Task details
Only the tail of the listing is wanted: the line containing "ogus aanvragen" and all after it, repeated exactly, pictures omitted.

── Exercise input

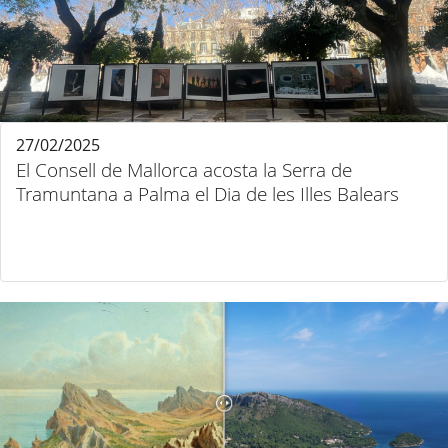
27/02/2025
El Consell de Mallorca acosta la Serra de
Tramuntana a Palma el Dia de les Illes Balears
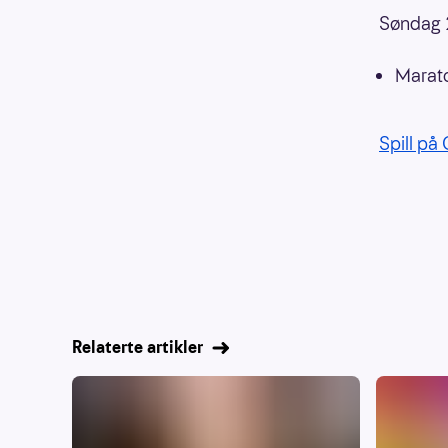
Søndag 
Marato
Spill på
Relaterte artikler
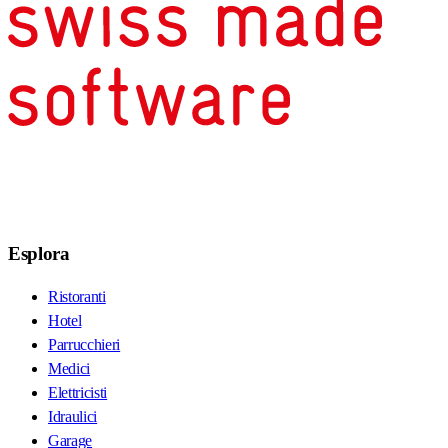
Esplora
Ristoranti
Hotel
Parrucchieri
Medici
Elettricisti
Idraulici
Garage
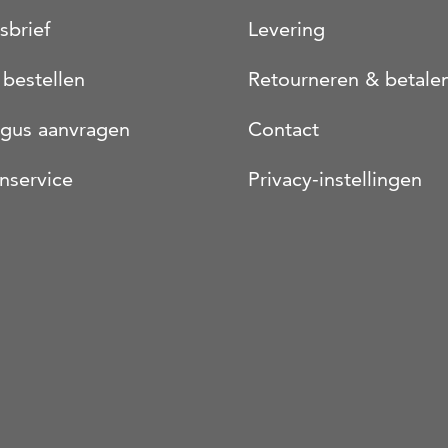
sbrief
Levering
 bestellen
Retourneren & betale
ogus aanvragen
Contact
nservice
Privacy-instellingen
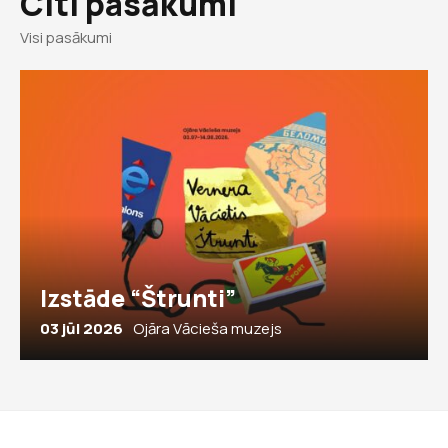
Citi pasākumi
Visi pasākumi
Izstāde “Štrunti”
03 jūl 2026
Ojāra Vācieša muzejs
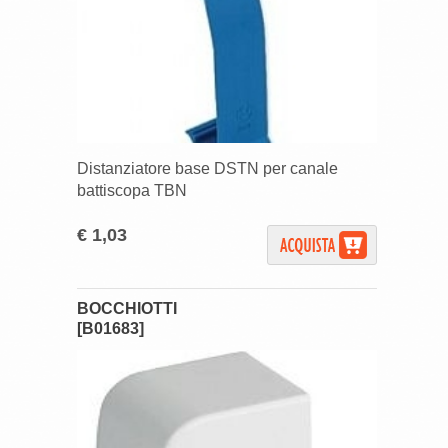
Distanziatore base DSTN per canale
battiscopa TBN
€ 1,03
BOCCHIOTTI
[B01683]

────

Output of the exercise
ogus aanvragen
Contact
nservice
Privacy-instellingen
Citi pasākumi
Visi pasākumi
Izstāde “Štrunti”
03 jūl 2026
Ojāra Vācieša muzejs
Distanziatore base DSTN per canale
battiscopa TBN
€ 1,03
BOCCHIOTTI
[B01683]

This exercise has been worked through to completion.